I finished this dress yesterday.  It is just a simple A-line t-shirt dress.  I did use an embroidery stitch around all the hems which will allow for a bit more stretch.  I am going to mail it off to my best friend tomorrow.  In a box it goes.

I am making something similar for myself and will be working on those hems as well.  I put pockets in mine and I will have to see how well those work before I finish anything.  Maybe, I will also get some time just to sew.  That would be nice.

I liked how this picture turned out so I thought I would share it.  It is something that ended up on my Instagram account.  I needed to walk badly this morning but knew it would only happen if I got up early.  So I was out before the sun rose.  It made for a pretty picture.  I would say it was a quieter walk then usual but that is okay.  It made having to talk non-stop for three hours this morning much more bearable.

Tuesday
Dec192017

sour cream raisin pie

I got boxes out before Christmas.  The only two boxes that will go out but they are out.  Any other boxes will go out after the holidays.

Baking has been interesting this year.  I used flour that was milled within a week of baking and the moisture content has changed the amount of flour I have needed in a couple of recipes.  The boyos are not complaining about the rejects.  I am told that rejects need to happen more often.

I decided to test my sour cream raisin pie recipe with brown sugar.  I will be seeing my Dad next week for Christmas and am thinking that a pie will be his birthday/Christmas present.  Or maybe I will make him two.  But I wished to test it with brown sugar instead of white.  Going for more of the pecan pie feel then buttermilk pie feel.
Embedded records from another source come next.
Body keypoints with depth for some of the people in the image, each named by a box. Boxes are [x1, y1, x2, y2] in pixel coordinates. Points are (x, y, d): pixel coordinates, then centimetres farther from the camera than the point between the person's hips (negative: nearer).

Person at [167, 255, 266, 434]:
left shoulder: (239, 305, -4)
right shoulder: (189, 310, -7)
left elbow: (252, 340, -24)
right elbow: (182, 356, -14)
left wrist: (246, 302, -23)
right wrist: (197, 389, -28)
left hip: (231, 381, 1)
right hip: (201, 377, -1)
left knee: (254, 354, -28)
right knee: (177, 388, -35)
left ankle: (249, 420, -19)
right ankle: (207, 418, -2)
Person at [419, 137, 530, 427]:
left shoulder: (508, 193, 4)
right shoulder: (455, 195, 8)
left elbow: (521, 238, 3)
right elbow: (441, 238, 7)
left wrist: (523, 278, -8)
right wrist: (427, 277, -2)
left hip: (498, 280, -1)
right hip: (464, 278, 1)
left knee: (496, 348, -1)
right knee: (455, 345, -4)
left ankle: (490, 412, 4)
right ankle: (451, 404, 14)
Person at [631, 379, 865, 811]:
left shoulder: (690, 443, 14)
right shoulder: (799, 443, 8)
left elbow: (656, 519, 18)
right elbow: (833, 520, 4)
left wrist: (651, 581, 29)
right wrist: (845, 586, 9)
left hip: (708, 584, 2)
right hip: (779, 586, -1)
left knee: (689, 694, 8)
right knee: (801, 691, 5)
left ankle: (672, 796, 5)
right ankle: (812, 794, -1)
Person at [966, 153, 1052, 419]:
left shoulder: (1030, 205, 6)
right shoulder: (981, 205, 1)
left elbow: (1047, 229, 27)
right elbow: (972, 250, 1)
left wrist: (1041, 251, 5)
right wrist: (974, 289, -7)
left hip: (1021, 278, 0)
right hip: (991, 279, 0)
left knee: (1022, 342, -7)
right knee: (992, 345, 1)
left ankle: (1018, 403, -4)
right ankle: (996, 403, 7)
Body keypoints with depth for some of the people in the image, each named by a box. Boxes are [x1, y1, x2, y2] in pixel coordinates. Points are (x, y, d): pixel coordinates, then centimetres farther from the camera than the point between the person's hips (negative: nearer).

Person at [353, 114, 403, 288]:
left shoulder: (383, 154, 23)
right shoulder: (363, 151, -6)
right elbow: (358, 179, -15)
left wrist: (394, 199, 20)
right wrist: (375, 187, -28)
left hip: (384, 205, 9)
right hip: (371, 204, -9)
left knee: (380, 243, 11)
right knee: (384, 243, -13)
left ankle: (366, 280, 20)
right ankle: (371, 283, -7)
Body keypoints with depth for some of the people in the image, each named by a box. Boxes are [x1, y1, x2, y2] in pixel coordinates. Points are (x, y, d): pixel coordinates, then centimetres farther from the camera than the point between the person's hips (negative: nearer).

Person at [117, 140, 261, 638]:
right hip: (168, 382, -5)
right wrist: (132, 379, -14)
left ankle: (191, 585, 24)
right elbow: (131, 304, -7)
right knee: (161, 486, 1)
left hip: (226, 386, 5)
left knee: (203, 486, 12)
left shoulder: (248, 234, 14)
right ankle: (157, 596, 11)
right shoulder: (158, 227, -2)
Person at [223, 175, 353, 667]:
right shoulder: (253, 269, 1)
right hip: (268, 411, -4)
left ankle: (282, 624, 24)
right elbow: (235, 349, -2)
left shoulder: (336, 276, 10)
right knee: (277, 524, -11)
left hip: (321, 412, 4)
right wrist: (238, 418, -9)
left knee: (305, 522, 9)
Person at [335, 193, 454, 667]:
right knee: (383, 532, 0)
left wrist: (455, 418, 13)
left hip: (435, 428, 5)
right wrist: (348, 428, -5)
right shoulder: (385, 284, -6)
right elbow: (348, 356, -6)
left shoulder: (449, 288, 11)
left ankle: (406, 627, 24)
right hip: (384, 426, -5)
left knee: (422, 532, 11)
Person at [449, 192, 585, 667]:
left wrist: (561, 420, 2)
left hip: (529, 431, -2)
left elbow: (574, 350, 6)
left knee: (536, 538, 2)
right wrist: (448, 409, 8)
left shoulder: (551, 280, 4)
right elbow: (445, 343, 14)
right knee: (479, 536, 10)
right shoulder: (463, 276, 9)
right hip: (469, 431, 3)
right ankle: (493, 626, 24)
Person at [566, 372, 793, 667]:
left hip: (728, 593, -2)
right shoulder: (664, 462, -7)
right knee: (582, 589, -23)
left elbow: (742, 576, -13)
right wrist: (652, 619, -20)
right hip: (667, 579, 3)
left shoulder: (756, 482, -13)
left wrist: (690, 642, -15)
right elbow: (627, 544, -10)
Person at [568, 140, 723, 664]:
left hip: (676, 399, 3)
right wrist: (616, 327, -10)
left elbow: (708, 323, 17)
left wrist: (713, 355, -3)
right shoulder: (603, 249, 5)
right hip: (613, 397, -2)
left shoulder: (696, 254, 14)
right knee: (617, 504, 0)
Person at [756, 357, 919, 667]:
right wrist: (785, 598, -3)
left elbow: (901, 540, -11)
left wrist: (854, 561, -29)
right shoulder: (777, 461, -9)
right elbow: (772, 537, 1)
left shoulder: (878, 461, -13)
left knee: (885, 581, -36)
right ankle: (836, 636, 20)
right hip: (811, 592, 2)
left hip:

It was rather an easy mix up.  And can I say that gluten free has changed a lot in the last ten years!  One of the boyos needs not to eat gluten.  Not celiac but something close.  I went to the store looking for all my normal bags of having to mix it myself.  But Bob's Red Mill had a Paleo bag mix that was very similar to something I would have mixed in the past.  I made my life easy.

So I made a gluten free crust.  Dusted the raisins with the same mix so they would not drop to the bottom of the pie so easily.  I baked it.  That is how easy it was to make this pie gluten free.   I am just a little worried because there has been so much wheat flour flying around my kitchen all week.  It is heritage and freshly milled but everybody has different tolerances.  I will keep my fingers crossed.

The boyos called it a success.  It is so old fashioned that I worry a bit that modern palates will not like it but so far it has been a success.  All the men I know seem to like it.  I will make one for my Dad when I get to his house next week.  Or, actually, the day after Christmas so I bake him another if he wishes.  

It will be interesting to be at my parents' with my siblings for a week.  This could get interesting!

Saturday
Nov182017

parts are coming

Yesterday did not go as planned.  I spent about six hours on troubleshooting the boyos sewing machine that sews leather.  I got pulled into it Thursday evening when a sheath was needed to be made but the machine would no longer pick up a stitch.  I have had a few more years experience with sewing machines then any of the boyos.

After the six hours.  After spending time on the phone with support, parts are in the mail.  I am hoping that they will fix the problem.  If not, the machine gets shipped for a different style of TLC.

Going into Thanksgiving week, my guess is that it will be a different week as well.  There is camping planned.  Koda Bear here.  Food but not traditional.  Boyos working on the Christmas rush.  There really is one, even if it is only knife sharpening.  I can see where they are going to train me soon as an extra pair of hands.

Off to quilting the fussy quilt.  It will be one of those things I can only show after Christmas.  But that is life this time of the year!